The gap between what plans expect from a first-market network build and what actually happens is wide, predictable, and avoidable if you know what to look for.
The Optimism That Precedes Every First Build
Before a plan enters a new market, there is almost always a period of strategic optimism. The opportunity analysis looks good. The competitive landscape seems navigable. The board approves the expansion. And then the network build actually starts, and the first reality check arrives within weeks — usually in the form of a hospital system that will not return emails.
I have run network build programs for regional and national health plans in more than a dozen first-market entries. The surprises are not random. The same friction points appear in almost every build, in almost every market. What nobody tells you before you start is not that it will be hard — it is specifically how it will be hard, and when.
Providers in Competitive Markets Will Make You Wait
Plans entering markets with established managed care ecosystems — where multiple MA plans are already contracting with the same providers — will encounter a specific phenomenon: intentional delay. Established practices and specialist groups know they have leverage. They are not opposed to contracting with you. They are simply not going to prioritize you. Their managed care contracting coordinator has a full desk, and your new plan is at the bottom of the stack.

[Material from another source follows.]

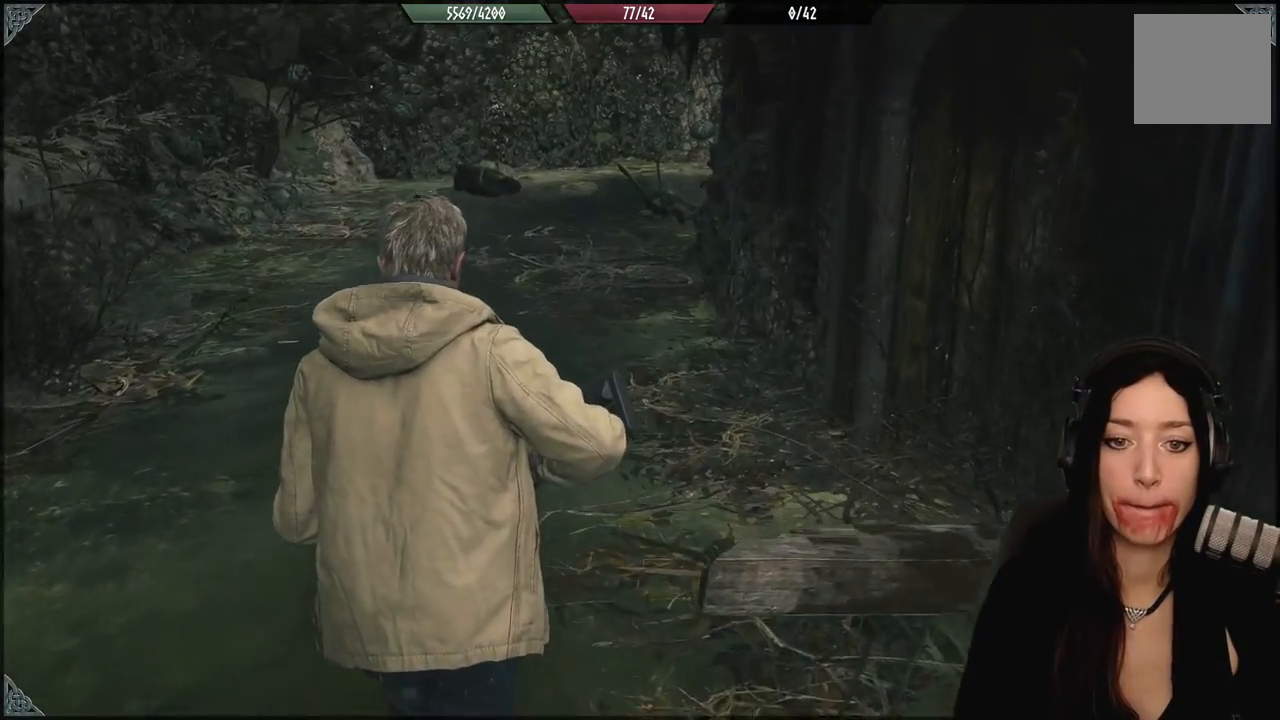
{"buttons": [], "left_stick": "up", "right_stick": "center", "events": []}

The practical consequence is that the contracting meetings you expected in weeks 4 and 5 will not happen until weeks 10 and 12. Your timeline assumed 6 weeks from outreach to signed agreement. In a competitive market, budget 10 to 14 weeks — and build your credentialing queue to absorb that delay without cascading into your submission date. Plans that do not account for this wait time end up rushing credentialing, which is where submission errors originate.
The Hospital System Will Be the Last to Sign and the First You Need
Every network build plan lists the anchor hospital system as a priority. Every network build experiences the same outcome: the hospital system is the hardest and longest negotiation in the build. Hospital systems in new markets are sophisticated negotiators who understand that you cannot file an adequate network without them. They will take their time. Their legal review alone can take four to six weeks after agreement in principle.
Here is the problem this creates: your adequacy filing needs the hospital to be credentialed and listed. Credentialing the hospital system takes time after the contract is signed. Which means the hospital negotiation needs to close at least five months before your submission date — not three, not two. Plans that start hospital negotiations at month 8 of a 12-month build are making a structural error that no amount of accelerated outreach can fix downstream.
Start the hospital conversation first. Do not wait until your specialist outreach is complete to begin it.
Your Credentialing Queue Will Back Up in Month 3
Network build timelines are front-loaded on outreach and contracting, and back-loaded on credentialing. That creates a predictable bottleneck: you spend months 1 through 3 executing outreach and signing agreements, then months 3 through 6 hitting a credentialing queue that does not have the capacity to process everything that was contracted at once.
This is not a hypothetical. It happens on virtually every large build. The credentialing team that was appropriately staffed for a steady-state network is not appropriately staffed for a 150-provider build that hits the queue over a 90-day window. The result is processing delays, incomplete applications, and providers who were contracted but not credentialed by submission.
The fix is staffing credentialing capacity before you need it, not after the backlog appears. If you are bringing on more than 50 providers in a build, add temporary credentialing staff at month 2 — not month 4 when the queue is already backed up. The cost of additional credentialing capacity is a fraction of the cost of a deficiency response or enrollment action.
Rural County Exception Documentation Takes Longer Than the Outreach
Every new market build includes counties where you will not meet time-distance standards because there simply are not enough providers. That is not a failure — it is geography. CMS has a good faith effort exception process for exactly this situation. What plans consistently underestimate is how long it takes to build the documentation package that supports that exception.
A compliant exception request includes: a structured outreach log showing every eligible provider contacted; documentation of each contact method and result; evidence of alternative access arrangements where applicable; and often a narrative explaining the market conditions. Building that documentation retroactively — after outreach is complete — is significantly harder than building it contemporaneously as outreach happens.
Assign someone to own exception documentation from day one in your rural counties. Do not treat it as an end-of-build task. By the time you realize a county will need an exception, you want the documentation to already be 80 percent complete.
Your Board Will Ask Why This Is Taking Longer Than Projected
At some point in every first-market build, the network build leader will sit in a board or executive committee meeting and explain why the timeline has slipped. The hospital negotiation took longer. Credentialing backed up. The rural counties need more exception work than anticipated.
These explanations are accurate. They are also entirely predictable — which means the correct response is not to apologize for the slip, but to have set expectations correctly at the outset. Plans that brief their board on the realistic network build timeline — including the waiting periods, the credentialing queue, and the rural exception process — do not face the same credibility problem when the build takes 16 months instead of 12.
The most expensive surprise in a first-market build is not a CMS deficiency. It is a board that was told 12 months and is now in month 15 wondering what went wrong. Set accurate expectations early, then meet them.
First-market network builds are hard in specific, repeatable ways. The plans that navigate them successfully are not the ones with the most resources — they are the ones that went in knowing where the friction would be and built their timelines and staffing plans accordingly.